Nvidia isn’t the only one arguing that AI bubble concerns may be exaggerated.

“The pure Nvidia numbers/guidance and strategic vision shows the AI Revolution is NOT a Bubble…instead its Year 3 of a 10-year build out of this 4th Industrial Revolution in our view,” Wedbush tech analyst Dan Ives said in emailed commentary.

King Charles III presents the 2025 Queen Elizabeth Prize for Engineering to Jensen Huang. (Getty)

Brian Colello, senior equity analyst at investment research company Morningstar, said he doesn’t “see many signs to suggest that 2026 will be a weak year for Nvidia in any way” and sees the bubble fears weighing on the company’s stock as a “buying opportunity”.

But despite those strong results, it appears the stock market may not be ready to relax just yet.

Questions remain about whether tech firms will maintain their massive spending on AI infrastructure, especially as Nvidia has invested in key, unprofitable customers such as OpenAI and Anthropic. OpenAI CFO Sarah Friar also raised alarms earlier this month when she suggested that the government should backstop the debt tech companies are incurring to build AI infrastructure. Some took her comments as a sign OpenAI may struggle to afford its commitments, although the company later tried to walk back the statement.

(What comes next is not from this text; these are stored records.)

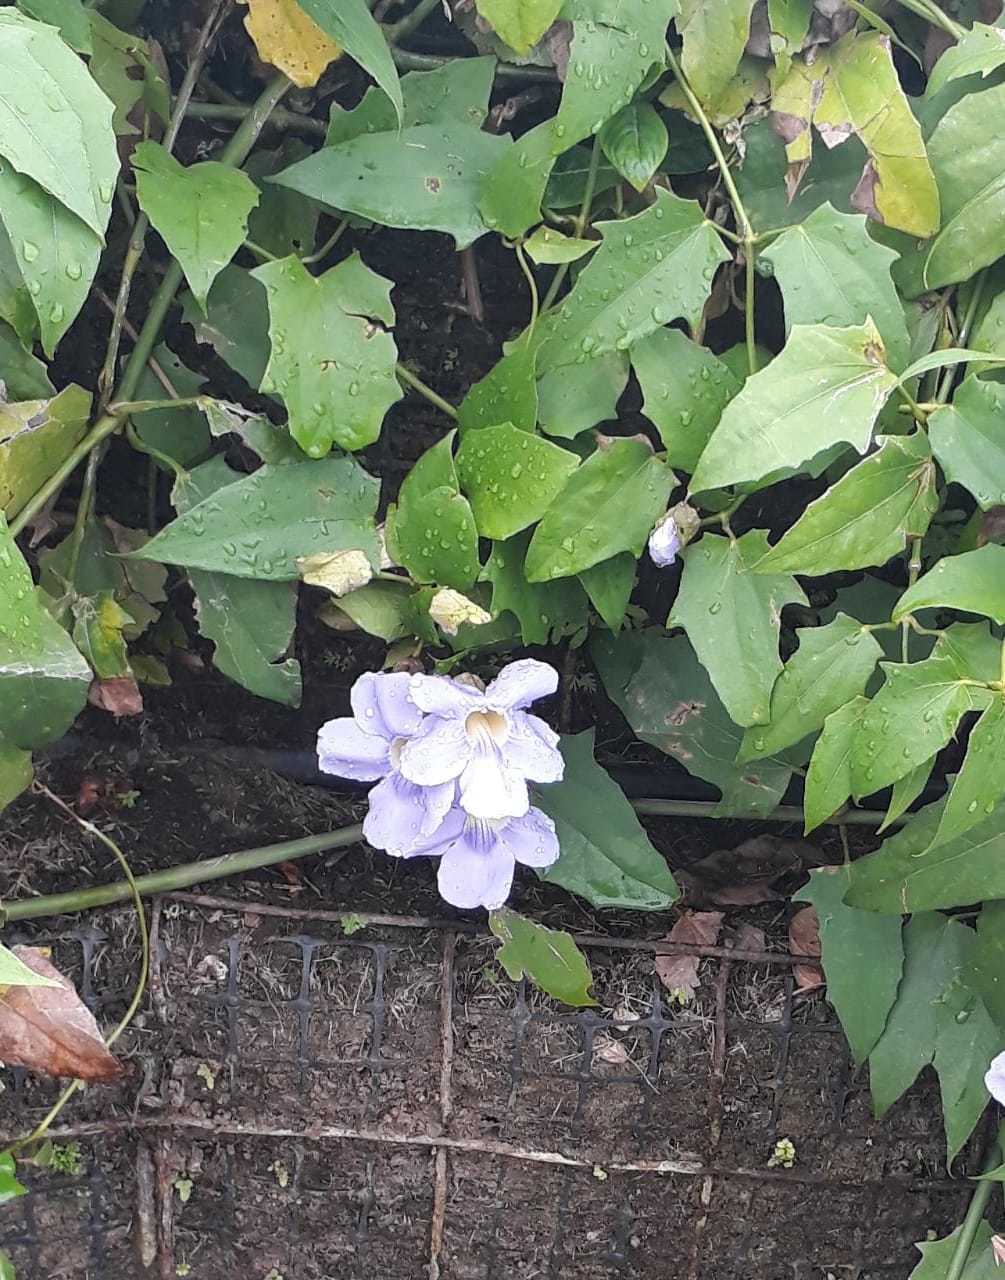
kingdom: Plantae
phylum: Tracheophyta
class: Magnoliopsida
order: Lamiales
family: Acanthaceae
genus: Thunbergia
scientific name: Thunbergia grandiflora
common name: Bengal trumpet
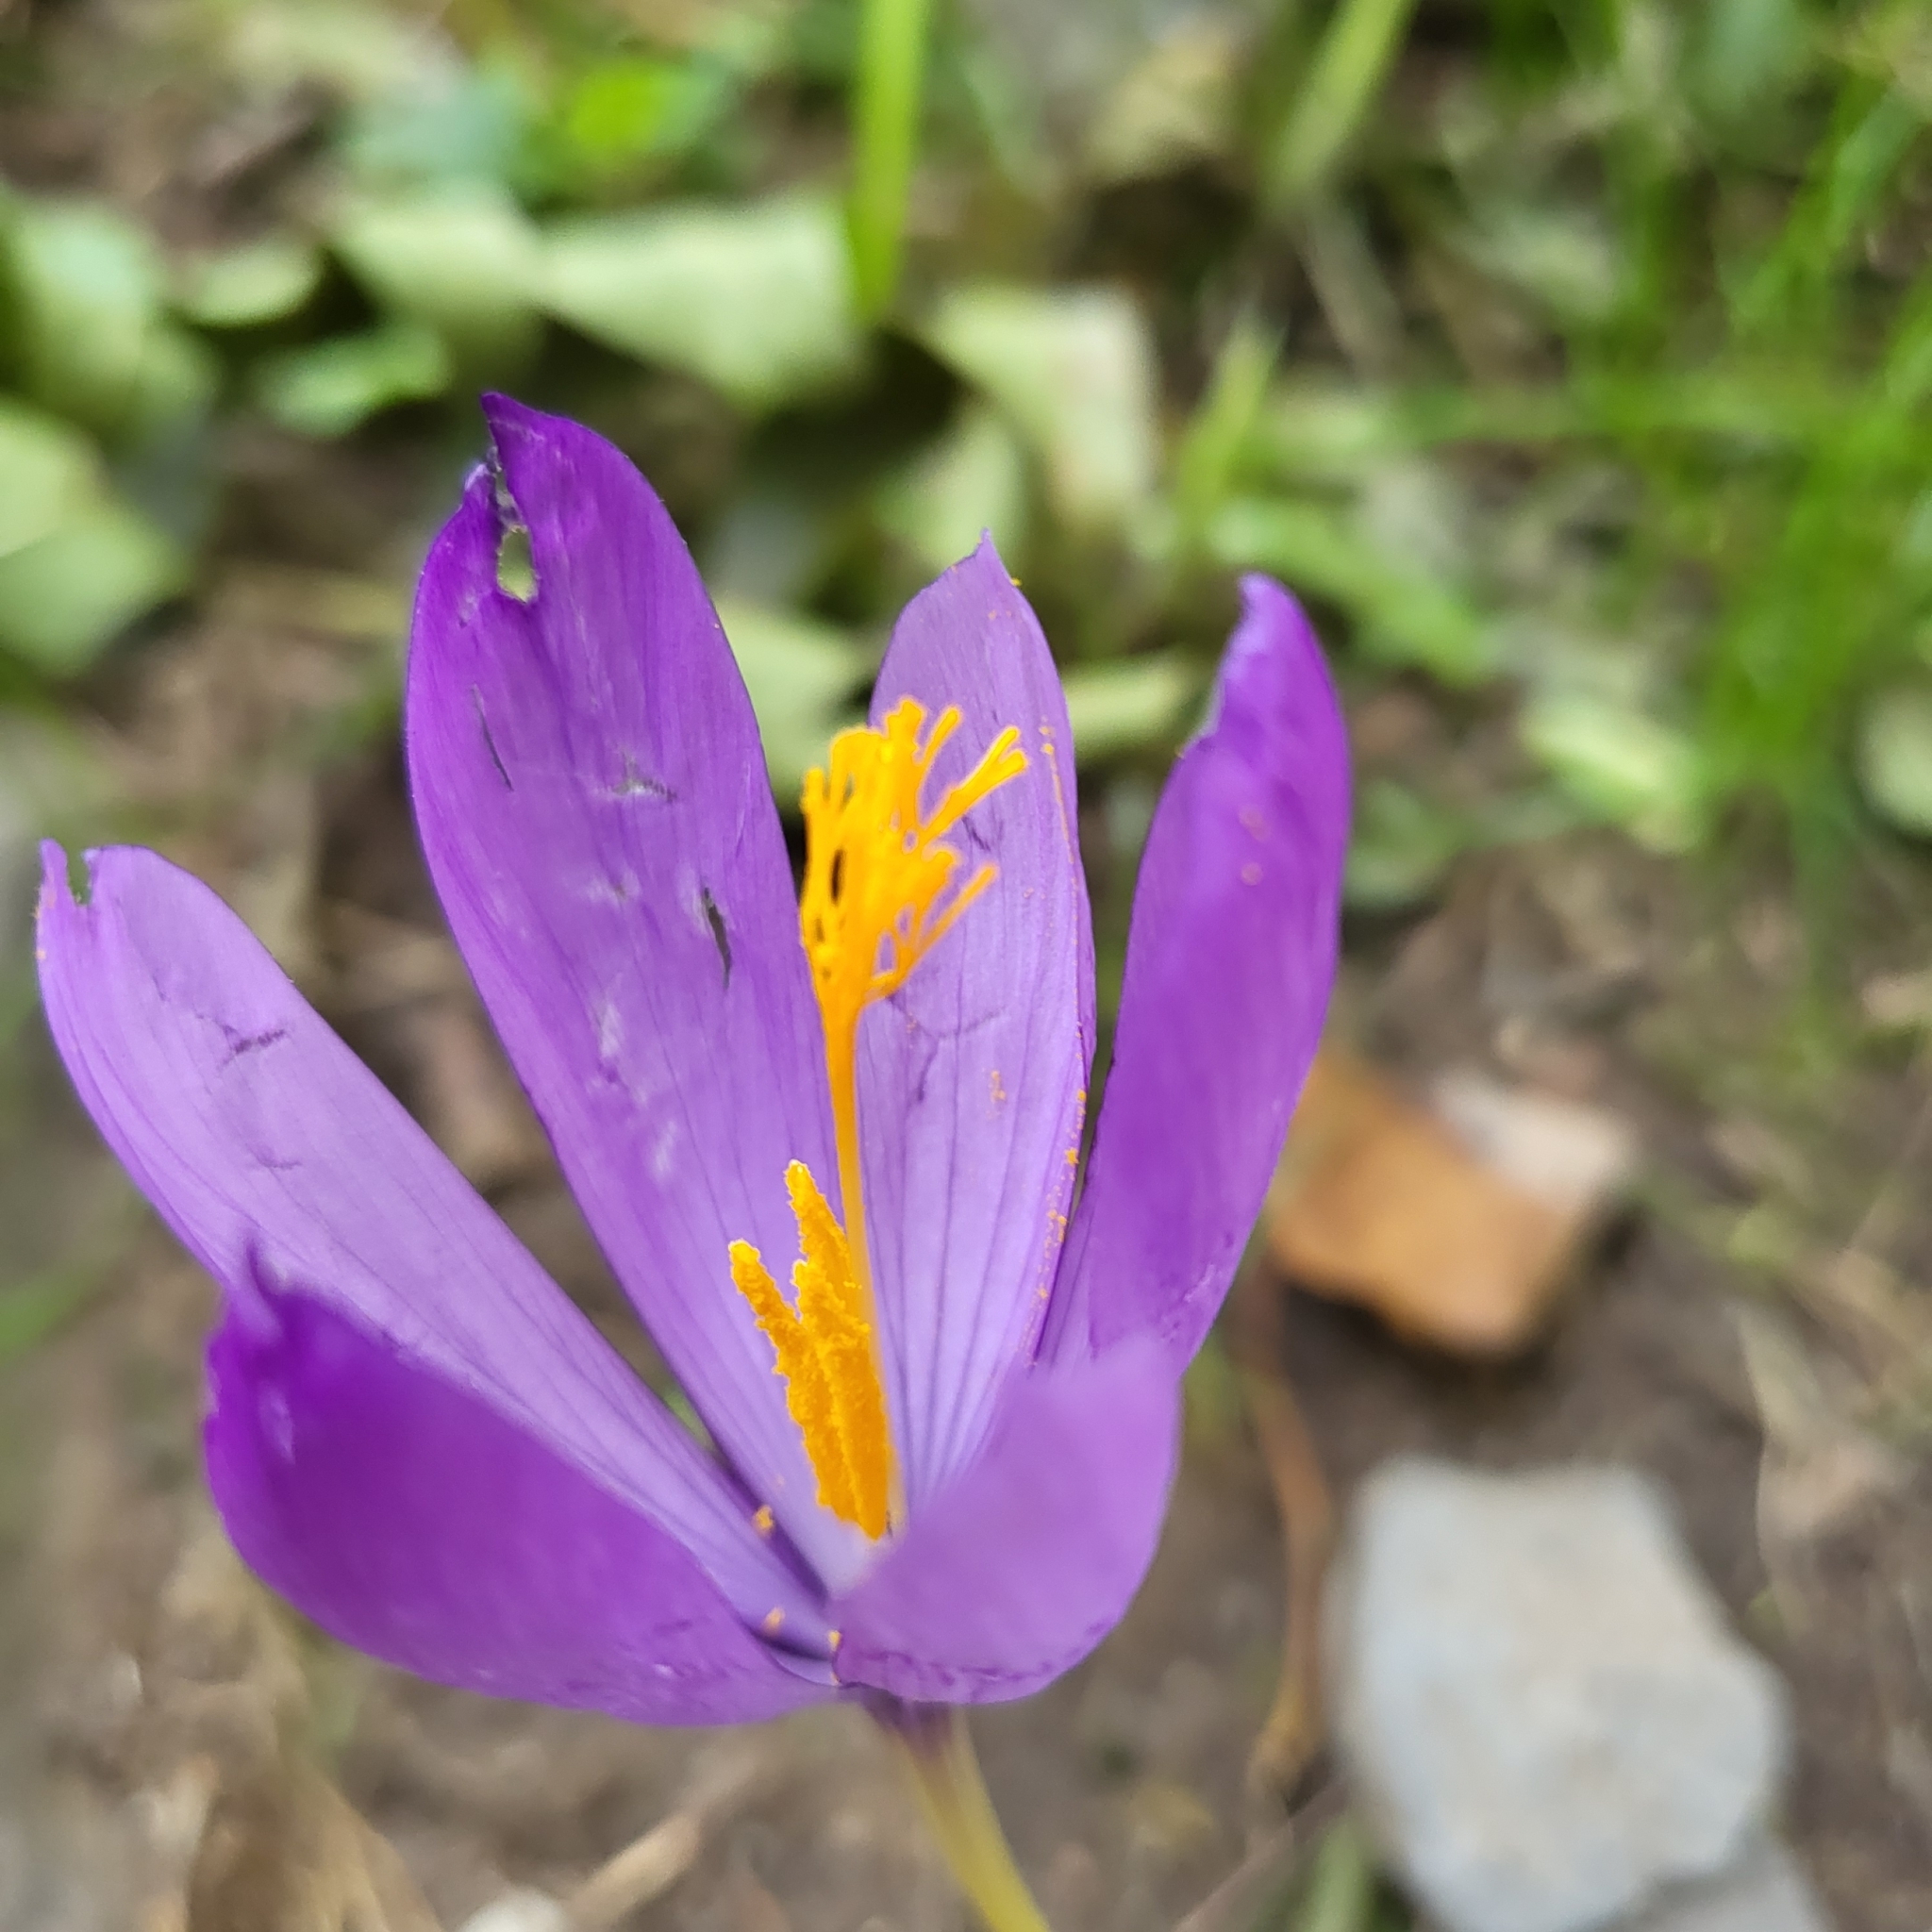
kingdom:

And while Nvidia likely has enough customers even if a bubble burst causes some casualties among AI firms, investors may still be worried about what a downturn or even a slowdown could mean for the larger market.

“There’s been a lot of talk about an AI bubble,” Huang said on a call with analysts on Wednesday. “From our vantage point, we see something very different.” (Getty)

Daniel Morgan, senior portfolio manager at Synovus Trust Company, said questions about the sustainability of Big Tech’s infrastructure spending spree and Nvidia’s circular funding deals were not “put to rest” with its latest report. Instead, they may just be “punted” to the next quarter.

That means Nvidia almost certainly has more work ahead to convince the world that we’re in for an AI boom and not bust.